Mas o sucesso da preparação e da execução do golpe militar assim como das operações ao longo do dia 25 de Abril foi também um exercício de gestão de equipas digno de menção. Foi a competência dos jovens oficiais do MFA de gestão de equipas, adquiridas nos teatros da guerra em África, que permitiu que um núcleo reduzido de poucas centenas mobilizasse e empenhasse na execução do Plano de Operações, milhares de outros oficiais, de sargentos e de soldados, tudo em poucas horas. As qualidades de liderança dos dirigentes do Movimento e a confiança dos subordinados foram decerto decisivos em todo o processo.

Mas se a gestão de equipas foi decisiva para o sucesso das operações militares, a capacidade de coordenação com outros passou a ter importância primordial a partir da manhã do dia 25 de Abril, primeiro no confronto e negociação com as forças adversas e com as tendências hegemónicas que cedo se manifestaram no interior do novo poder político-militar, e depois na relação com a sociedade civil e com as forças políticas e partidárias. Logo que o Movimento se tornou vitorioso, os militares do MFA tiveram de trabalhar com outros em condições totalmente novas, procurando fazer cumprir o seu programa num ambiente complexo e sujeito a dinâmicas sociais e políticas imprevisíveis. Todo o processo até à entrada em vigor da Constituição em 25 de Abril de 1976, extremamente complexo e algumas vezes à beira de confrontos desastrosos para o povo português, mostrou que a maioria dos militares que de uma forma ou de outra estiveram envolvidos no 25 de Abril foram capazes de assegurar que o fundamental daquilo que levou o Movimento a avançar para o derrube do Estado Novo foi, apesar de tudo, preservado.

Em apenas dois anos, Portugal sofreu a mais profunda mudança da sua história, não só do sistema político mas também das concepções, estruturas e relações sociais e económicas. E no centro dessa mudança estiveram sempre os militares de Abril e as suas competências de resolução de problemas complexos, de pensamento crítico, de criatividade, de gestão de equipas e de coordenação com outros. As mesmas competências que hoje o Fórum Económico Mundial considera como as mais determinantes para o sucesso dos jovens no mercado de trabalho em 2020!

EXTRATO DE DADOS:
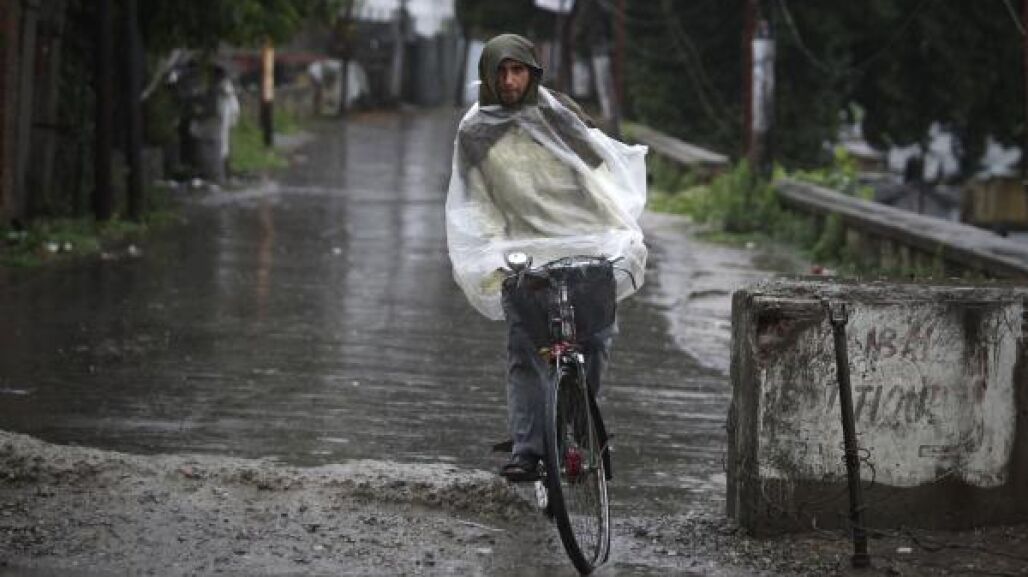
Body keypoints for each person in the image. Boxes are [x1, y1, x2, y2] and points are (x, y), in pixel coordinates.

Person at [445, 34, 648, 481]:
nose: (509, 81)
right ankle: (527, 451)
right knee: (526, 350)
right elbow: (477, 201)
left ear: (532, 73)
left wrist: (614, 234)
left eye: (518, 70)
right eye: (501, 72)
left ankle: (578, 417)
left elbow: (599, 177)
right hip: (522, 251)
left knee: (596, 338)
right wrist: (492, 251)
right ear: (487, 77)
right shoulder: (476, 133)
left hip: (582, 240)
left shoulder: (559, 114)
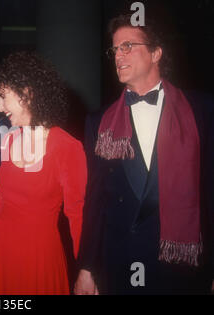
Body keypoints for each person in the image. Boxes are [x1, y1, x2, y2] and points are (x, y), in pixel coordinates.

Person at [75, 14, 214, 295]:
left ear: (156, 52)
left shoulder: (202, 110)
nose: (118, 56)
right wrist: (86, 268)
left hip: (181, 268)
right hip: (119, 263)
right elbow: (95, 201)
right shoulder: (99, 122)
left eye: (128, 46)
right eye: (115, 49)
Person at [0, 52, 87, 294]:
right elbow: (3, 198)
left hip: (40, 258)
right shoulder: (9, 141)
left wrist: (87, 270)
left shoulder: (67, 146)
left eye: (3, 97)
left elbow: (78, 216)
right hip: (1, 253)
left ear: (27, 94)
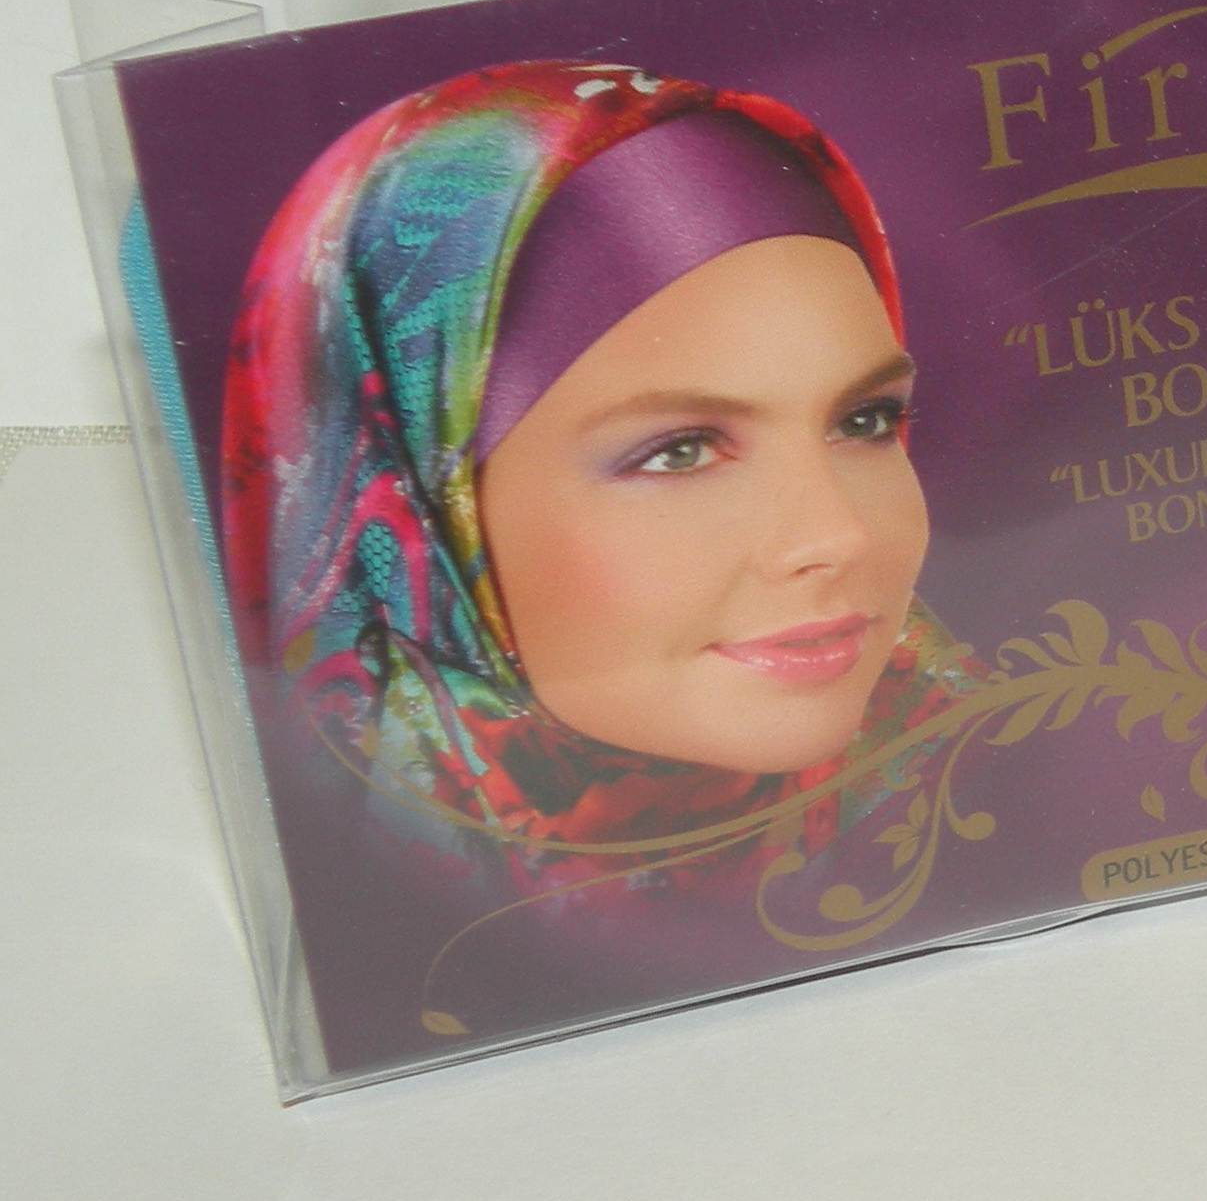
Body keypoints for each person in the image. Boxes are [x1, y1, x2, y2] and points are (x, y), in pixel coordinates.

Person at [221, 59, 977, 886]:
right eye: (680, 450)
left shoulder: (1003, 774)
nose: (838, 534)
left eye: (865, 421)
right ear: (420, 503)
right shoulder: (365, 895)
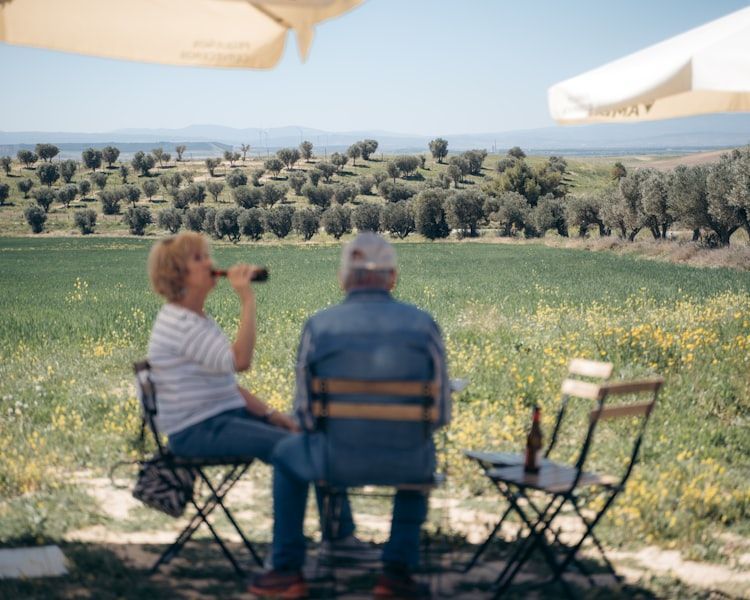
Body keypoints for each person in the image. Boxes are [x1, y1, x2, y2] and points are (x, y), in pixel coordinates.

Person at [250, 232, 451, 600]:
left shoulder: (319, 326)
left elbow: (306, 415)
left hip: (334, 461)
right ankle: (396, 573)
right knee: (424, 455)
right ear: (392, 277)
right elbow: (439, 414)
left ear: (344, 278)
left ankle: (286, 569)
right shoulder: (425, 326)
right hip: (408, 462)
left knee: (285, 455)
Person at [146, 232, 361, 562]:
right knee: (290, 449)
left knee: (309, 429)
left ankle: (340, 537)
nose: (211, 263)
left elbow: (227, 386)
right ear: (178, 273)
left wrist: (274, 416)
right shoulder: (181, 324)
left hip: (220, 418)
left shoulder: (195, 319)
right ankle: (286, 557)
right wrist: (247, 299)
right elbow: (240, 361)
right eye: (199, 258)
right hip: (197, 430)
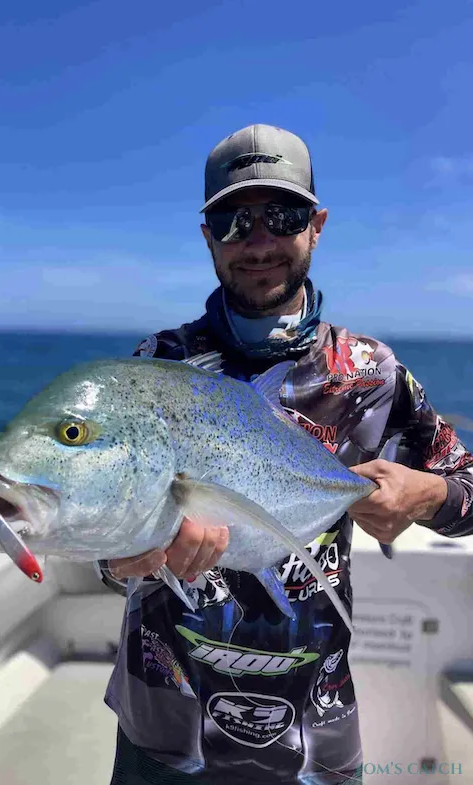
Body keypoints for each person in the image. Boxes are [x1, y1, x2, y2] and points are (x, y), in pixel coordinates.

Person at [97, 124, 473, 785]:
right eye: (234, 222)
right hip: (162, 730)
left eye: (284, 216)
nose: (260, 242)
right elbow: (107, 529)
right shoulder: (158, 368)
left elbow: (467, 489)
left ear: (317, 226)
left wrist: (428, 494)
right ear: (208, 236)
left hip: (314, 736)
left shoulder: (370, 374)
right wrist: (122, 556)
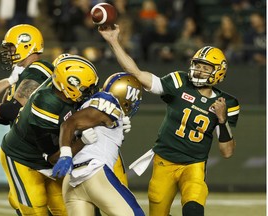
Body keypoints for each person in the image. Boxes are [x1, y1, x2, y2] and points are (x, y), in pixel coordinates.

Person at [99, 25, 240, 216]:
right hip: (163, 162)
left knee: (193, 209)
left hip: (193, 165)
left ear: (219, 73)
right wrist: (114, 41)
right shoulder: (179, 82)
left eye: (205, 68)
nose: (199, 71)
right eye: (197, 65)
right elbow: (137, 73)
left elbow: (227, 152)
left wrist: (222, 120)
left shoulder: (226, 103)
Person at [0, 55, 99, 215]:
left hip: (49, 154)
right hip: (23, 157)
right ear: (69, 86)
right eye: (85, 89)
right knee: (36, 208)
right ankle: (16, 196)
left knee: (67, 208)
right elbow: (53, 156)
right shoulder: (46, 104)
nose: (90, 92)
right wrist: (82, 141)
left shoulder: (62, 91)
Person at [52, 72, 145, 216]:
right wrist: (65, 154)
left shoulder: (90, 106)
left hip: (71, 182)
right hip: (95, 174)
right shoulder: (108, 100)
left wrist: (118, 125)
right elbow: (70, 123)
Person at [0, 24, 53, 127]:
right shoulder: (21, 73)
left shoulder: (39, 69)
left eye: (11, 47)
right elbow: (4, 118)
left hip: (39, 139)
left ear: (26, 45)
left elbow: (11, 112)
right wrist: (10, 80)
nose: (9, 52)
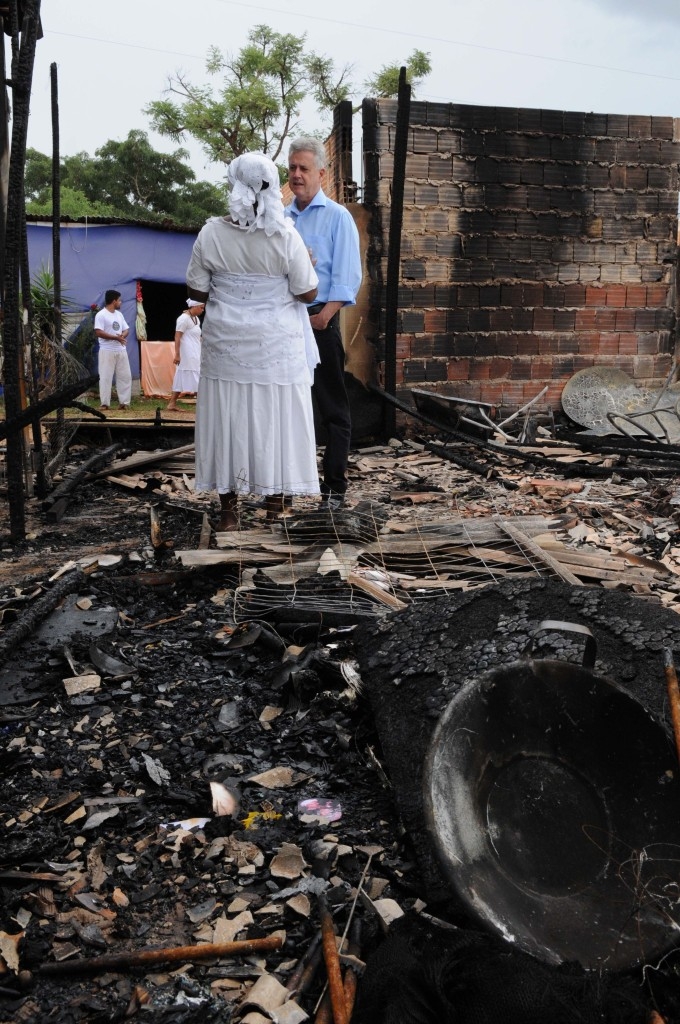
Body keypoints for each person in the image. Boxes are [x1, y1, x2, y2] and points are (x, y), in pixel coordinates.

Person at [186, 151, 320, 531]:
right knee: (275, 422)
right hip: (276, 350)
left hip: (226, 347)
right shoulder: (286, 236)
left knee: (228, 422)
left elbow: (197, 289)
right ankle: (276, 508)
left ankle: (229, 514)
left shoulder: (211, 233)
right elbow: (307, 292)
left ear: (236, 185)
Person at [285, 137, 362, 508]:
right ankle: (284, 489)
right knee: (288, 409)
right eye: (292, 168)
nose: (297, 175)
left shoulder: (337, 217)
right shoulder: (281, 219)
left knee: (332, 410)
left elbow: (347, 277)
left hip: (319, 324)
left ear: (321, 173)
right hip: (284, 328)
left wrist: (323, 318)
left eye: (304, 168)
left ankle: (333, 491)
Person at [93, 289, 131, 410]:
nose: (120, 302)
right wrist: (115, 338)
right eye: (119, 300)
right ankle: (105, 403)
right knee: (105, 376)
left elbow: (126, 329)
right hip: (107, 350)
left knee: (125, 376)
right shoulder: (101, 314)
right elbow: (98, 332)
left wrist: (122, 336)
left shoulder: (119, 315)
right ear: (114, 301)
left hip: (121, 349)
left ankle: (124, 403)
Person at [167, 298, 204, 411]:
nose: (203, 310)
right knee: (196, 376)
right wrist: (177, 354)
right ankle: (203, 405)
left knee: (186, 375)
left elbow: (197, 336)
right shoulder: (183, 319)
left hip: (195, 351)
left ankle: (172, 403)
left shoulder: (196, 319)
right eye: (201, 307)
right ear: (194, 306)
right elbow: (177, 336)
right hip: (187, 353)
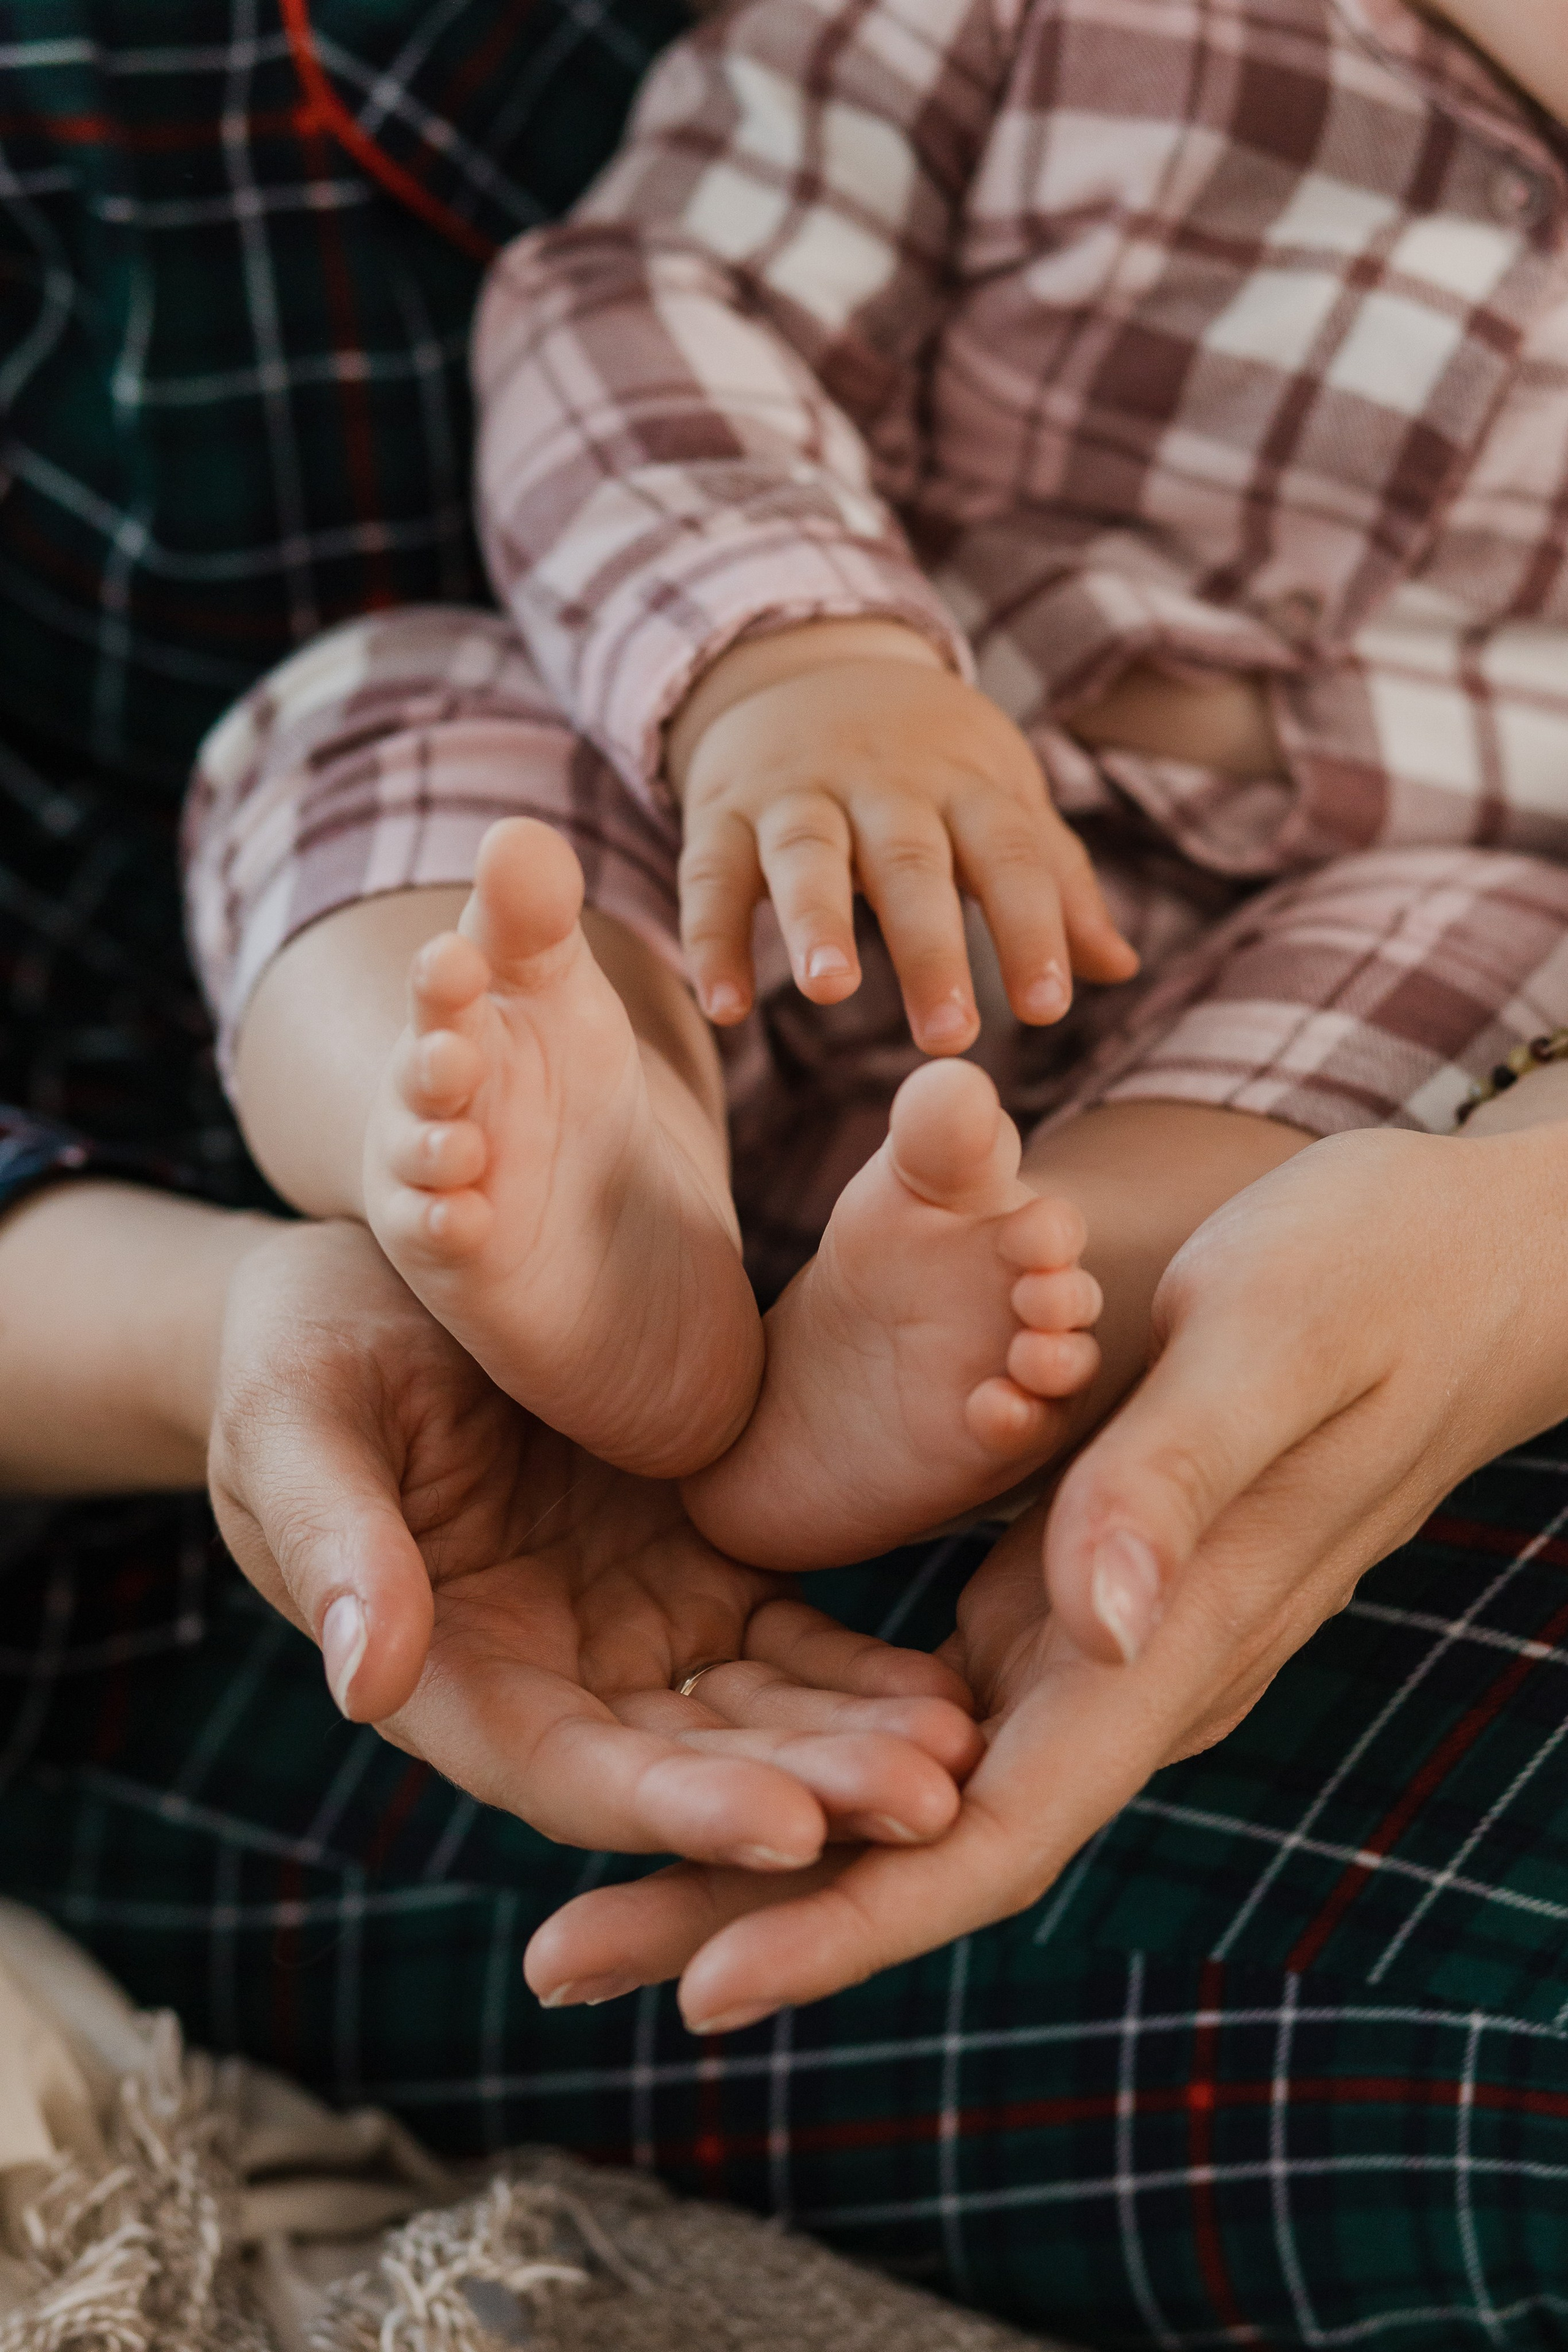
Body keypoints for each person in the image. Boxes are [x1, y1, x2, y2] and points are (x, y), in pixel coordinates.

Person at [10, 2, 1568, 2345]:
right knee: (400, 733)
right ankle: (541, 1152)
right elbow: (652, 294)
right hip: (739, 811)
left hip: (1253, 978)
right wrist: (790, 653)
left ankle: (1014, 1304)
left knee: (1479, 945)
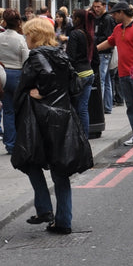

O QUE FAZER:
1. Traduza para inglês esta frase do texto sobre o 25 de Abril: "As qualidades de liderança dos dirigentes do Movimento e a confiança dos subordinados foram decerto decisivos em todo o processo."
2. Cite do texto sobre o 25 de Abril, sem qualquer alteração, o trecho que se inicia com as palavras que contêm "Em apenas dois" e termina em "trabalho em 2020!".

RESPOSTAS ESCRITAS:
1. The leadership qualities of the Movement's leaders and the trust of their subordinates were certainly decisive throughout the whole process.

2.
Em apenas dois anos, Portugal sofreu a mais profunda mudança da sua história, não só do sistema político mas também das concepções, estruturas e relações sociais e económicas. E no centro dessa mudança estiveram sempre os militares de Abril e as suas competências de resolução de problemas complexos, de pensamento crítico, de criatividade, de gestão de equipas e de coordenação com outros. As mesmas competências que hoje o Fórum Económico Mundial considera como as mais determinantes para o sucesso dos jovens no mercado de trabalho em 2020!